Unlike the equality operator (==), the != operator cannot be explicitly overridden in a Dart class. When the Dart compiler encounters the != operator, it automatically translates the expression into the negated invocation of the underlying == evaluation. The expression a != b is evaluated exactly as:
!(a == b)
Because of this translation, the behavior of != is entirely dictated by the implementation of the == method on the left-hand operand’s class, combined with Dart’s built-in null handling.

Evaluation Sequence

When evaluating a != b, the Dart runtime resolves the underlying a == b expression and negates the result using the following strict sequence:
  1. Null Check: The runtime first checks both operands for null.
    • If both a and b are null, a == b yields true (causing != to return false).
    • If exactly one operand is null (e.g., a is not null but b is null), a == b yields false (causing != to return true).
  2. Method Invocation: If and only if neither a nor b is null, the runtime invokes the == method on the left-hand operand: a.==(b). The != operator then returns the logical NOT (!) of the boolean returned by that method.
This sequence ensures that a.==(null) is never invoked. This is a fundamental requirement of Dart’s sound null safety, as the == operator’s parameter type is a non-nullable Object. The Dart runtime does not automatically perform an identity check (identical(a, b)) during this sequence.

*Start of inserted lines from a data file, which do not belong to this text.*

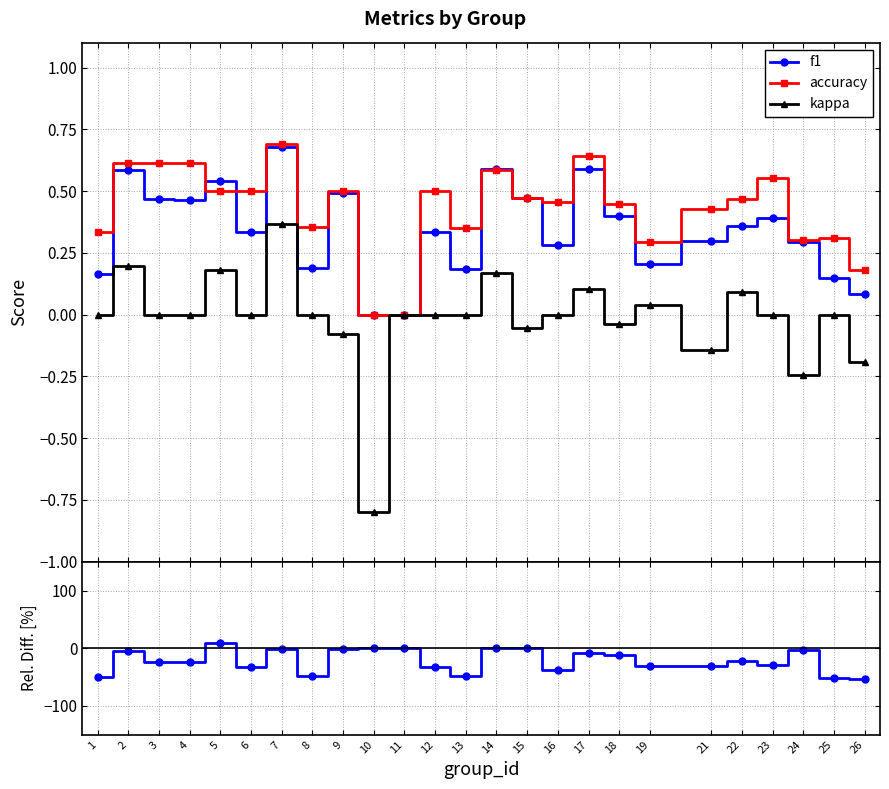

In kappa, how many points are higher than both neighbors (excluding endpoints)?

8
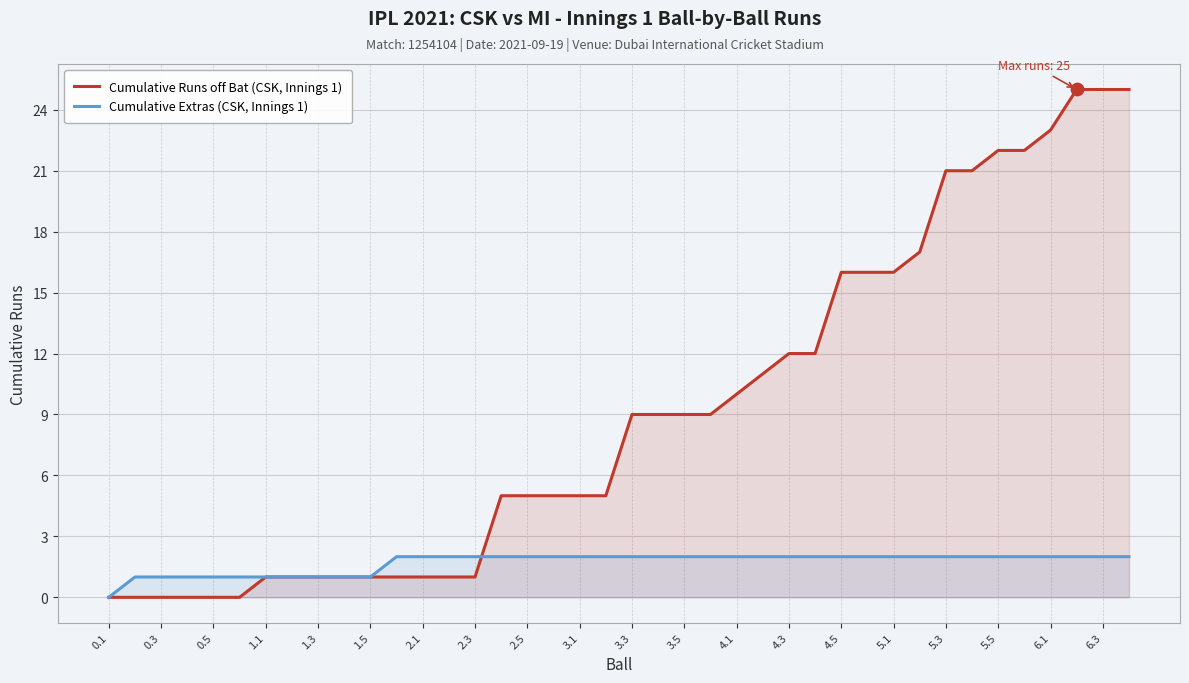

Is the value of Cumulative Extras (CSK, Innings 1) at 0.5 greater than the value of Cumulative Runs off Bat (CSK, Innings 1) at 4.1?

No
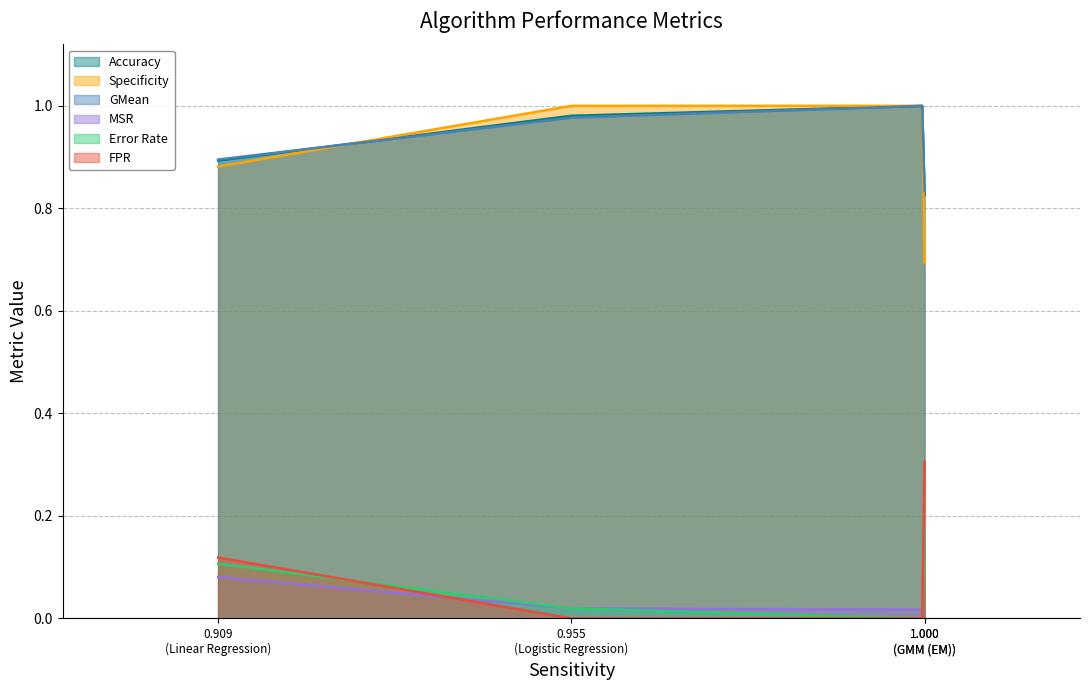

True or false: Specificity and MSR cross at least once.

False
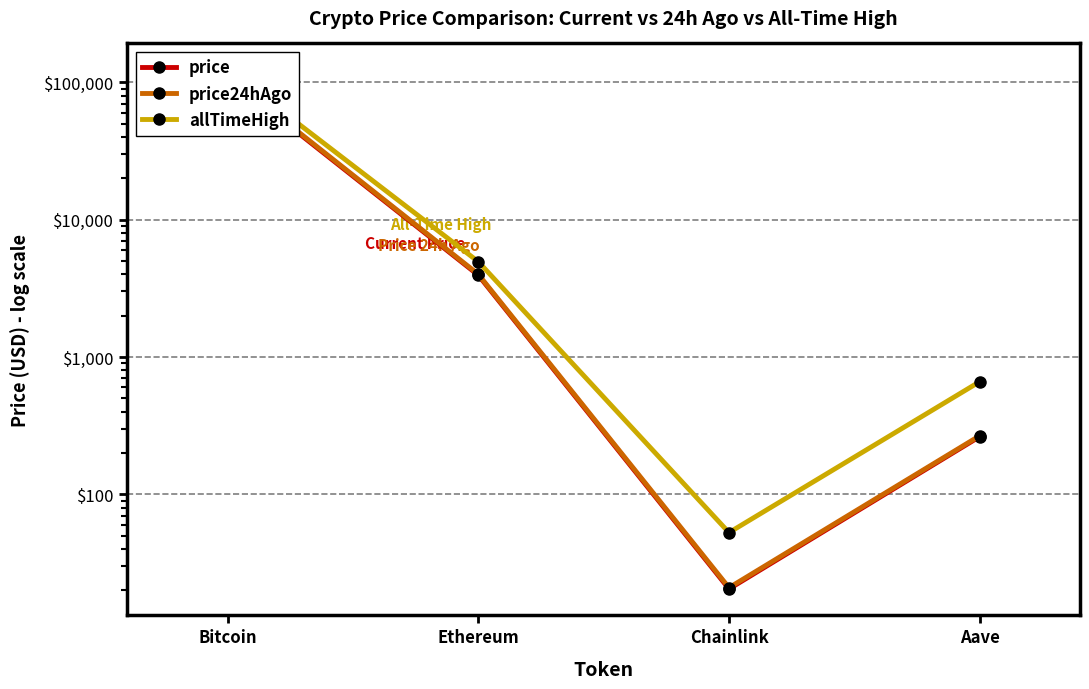

What is the difference between the price values at Chainlink and Bitcoin?

109038.5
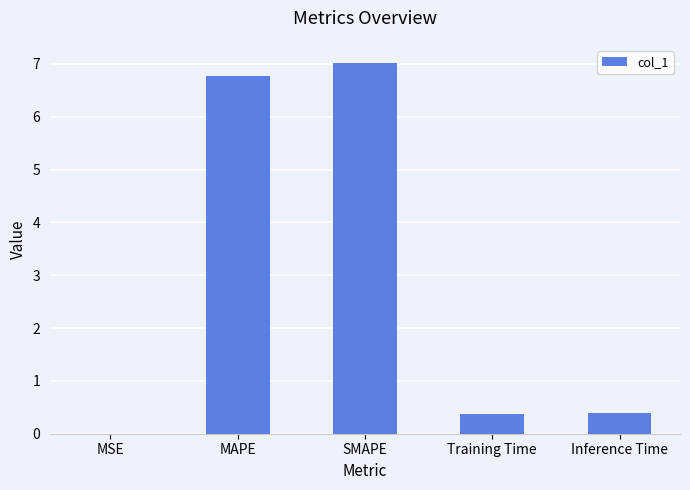

What is the maximum value shown in the chart?

7.0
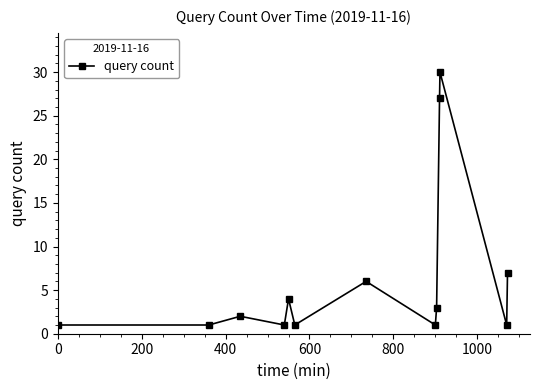

What is the difference between the second highest and second lowest values?

26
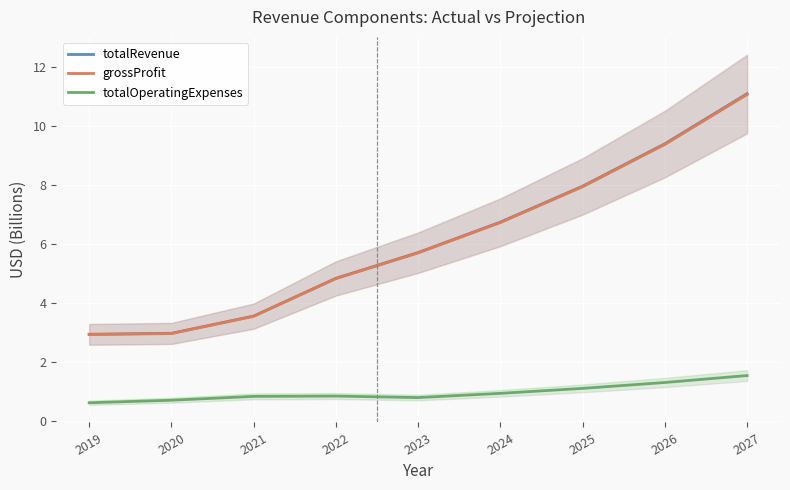

List the labels in order of totalOperatingExpenses value, largest first.

2027, 2026, 2025, 2024, 2022, 2021, 2023, 2020, 2019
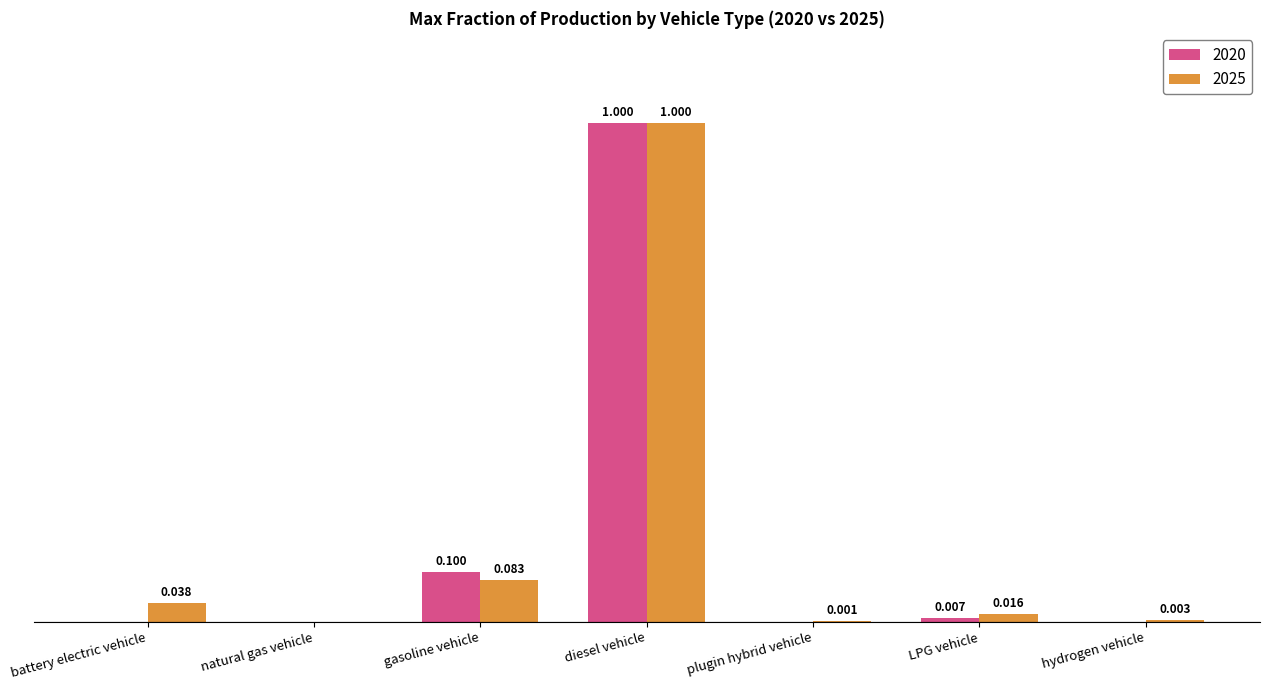

What are all the series names shown in the legend?

2020, 2025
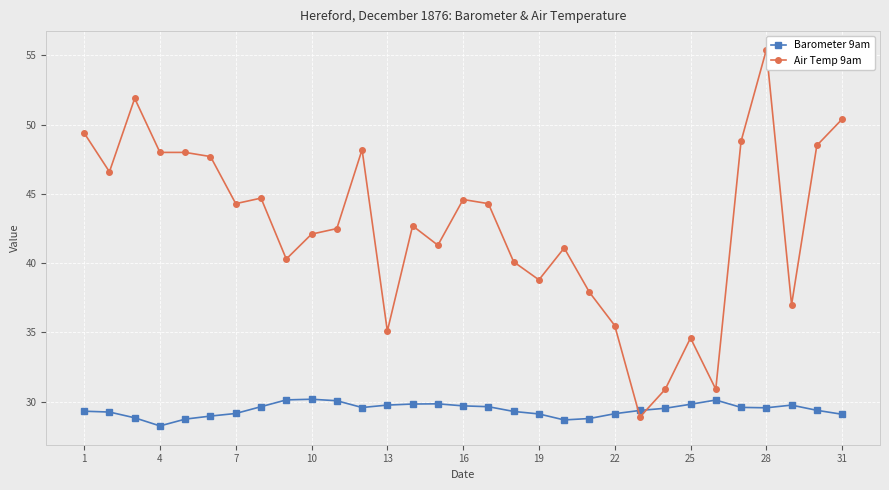

What is the value of the Barometer 9am point at the 5th from the left?

28.7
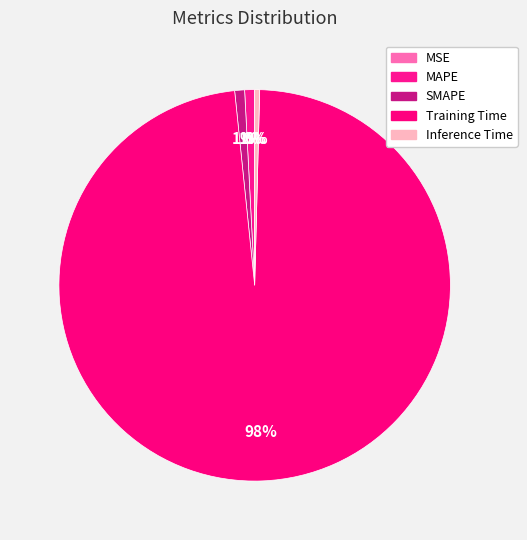

Does MAPE account for over 50% of the chart?

No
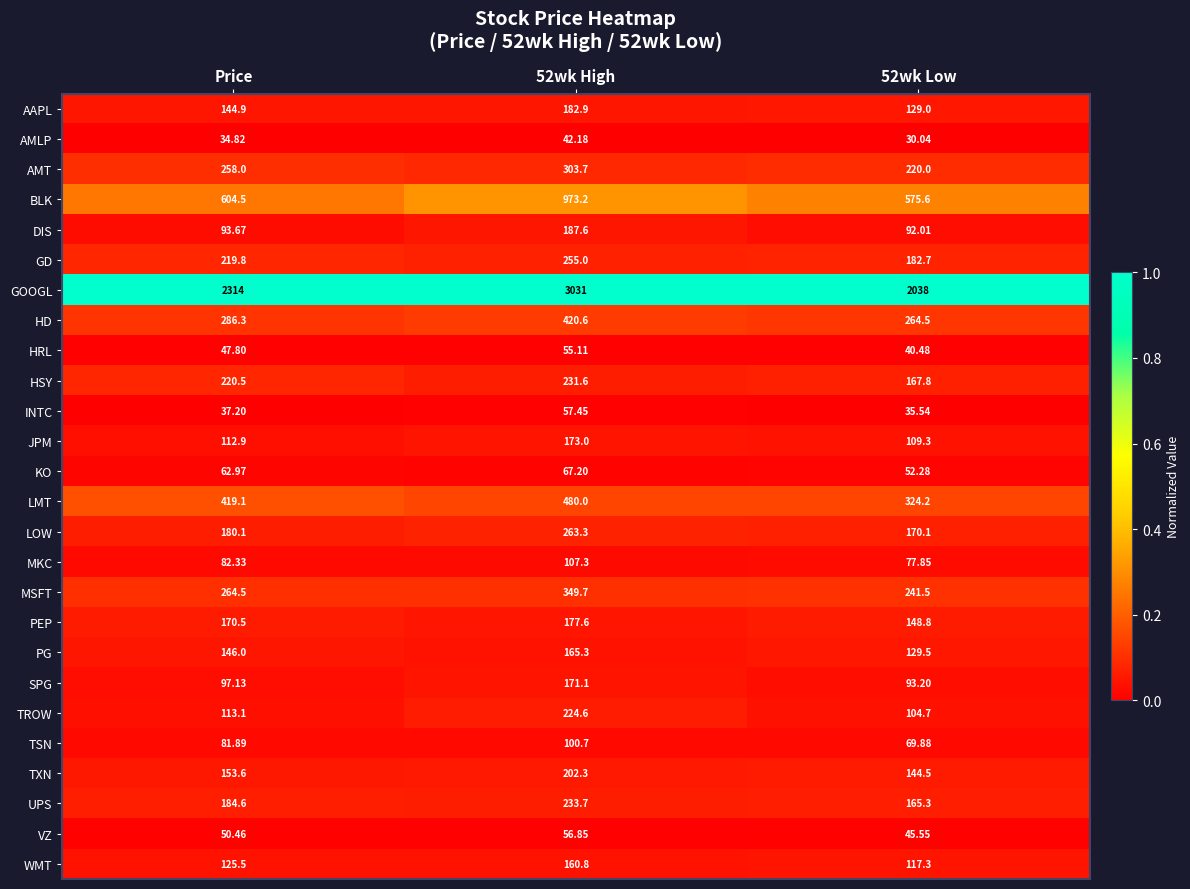

List the series in order of their peak value, highest first.

GOOGL, BLK, LMT, HD, MSFT, AMT, LOW, GD, UPS, HSY, TROW, TXN, DIS, AAPL, PEP, JPM, SPG, PG, WMT, MKC, TSN, KO, INTC, VZ, HRL, AMLP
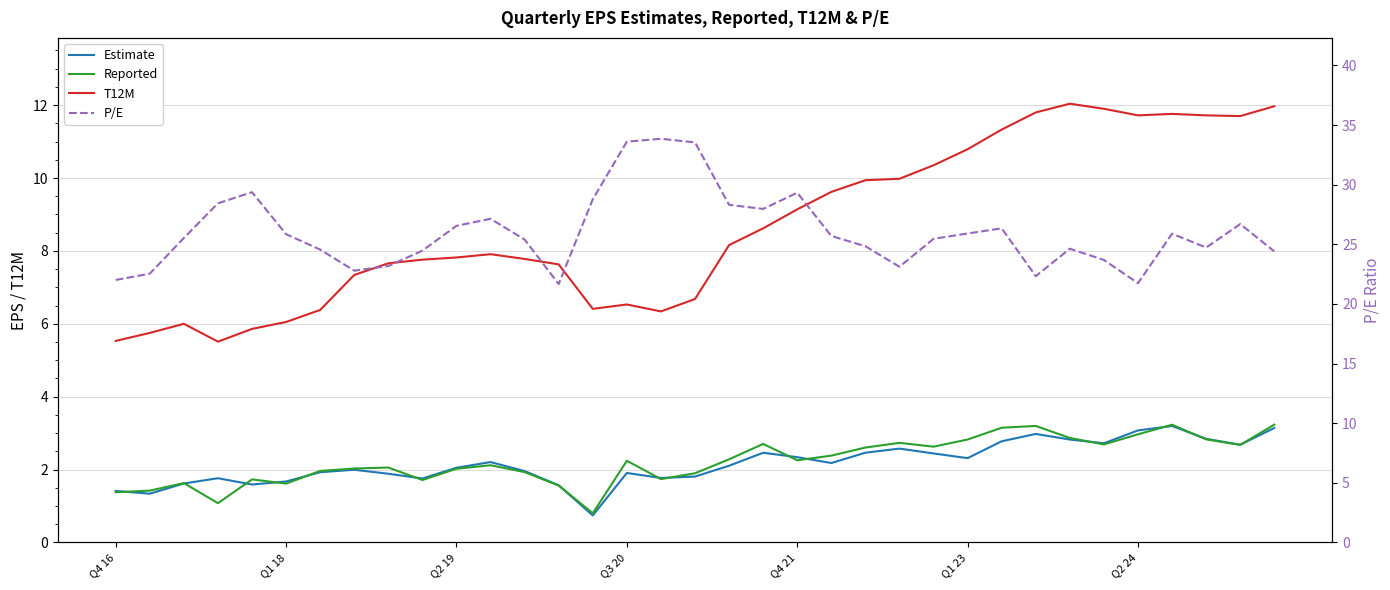

List the series in order of their peak value, lowest first.

Estimate, Reported, T12M, P/E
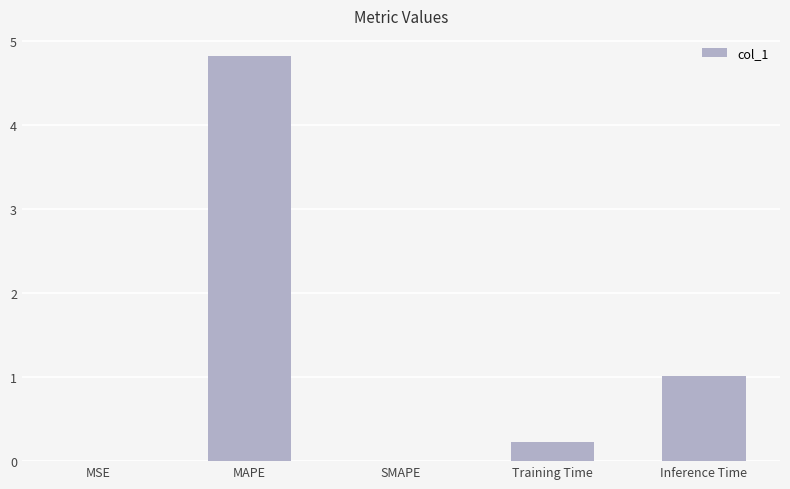

The value at MSE is 0.0. True or false?

True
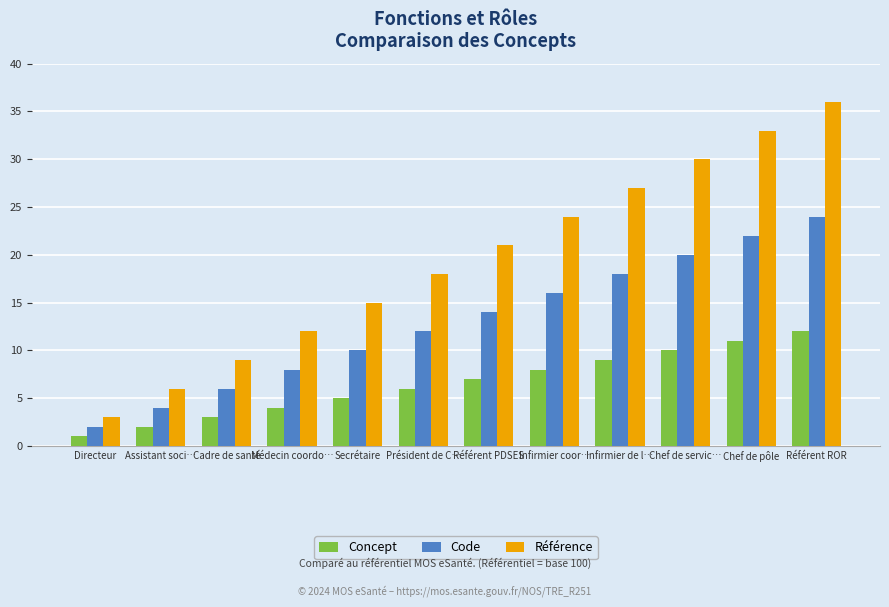

At Référent ROR, list the series in order from smallest to largest.

Concept, Code, Référence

If an identity check is desired for performance optimization, it must be explicitly implemented by the developer inside the overridden == method.

Syntax Visualization

The following code demonstrates how defining the == operator implicitly defines the behavior of the != operator, and illustrates the null-check short-circuiting behavior:
class Entity {
  final int id;

  Entity(this.id);

  // Overriding == automatically provides the logic for !=
  @override
  bool operator ==(Object other) {
    // The identity check is a developer-implemented optimization, 
    // not an automatic runtime step.
    if (identical(this, other)) return true;
    
    return other is Entity && other.id == id;
  }

  @override
  int get hashCode => id.hashCode;
}

void main() {
  Entity entityA = Entity(100);
  Entity entityB = Entity(200);
  Entity entityC = Entity(100);

  // Evaluates as: !(entityA == entityB)
  bool isDifferent = entityA != entityB; // true
  
  // Evaluates as: !(entityA == entityC)
  bool isDifferentValue = entityA != entityC; // false
  
  // Evaluates null checks before method invocation.
  // entityA.== is never invoked because the right operand is null.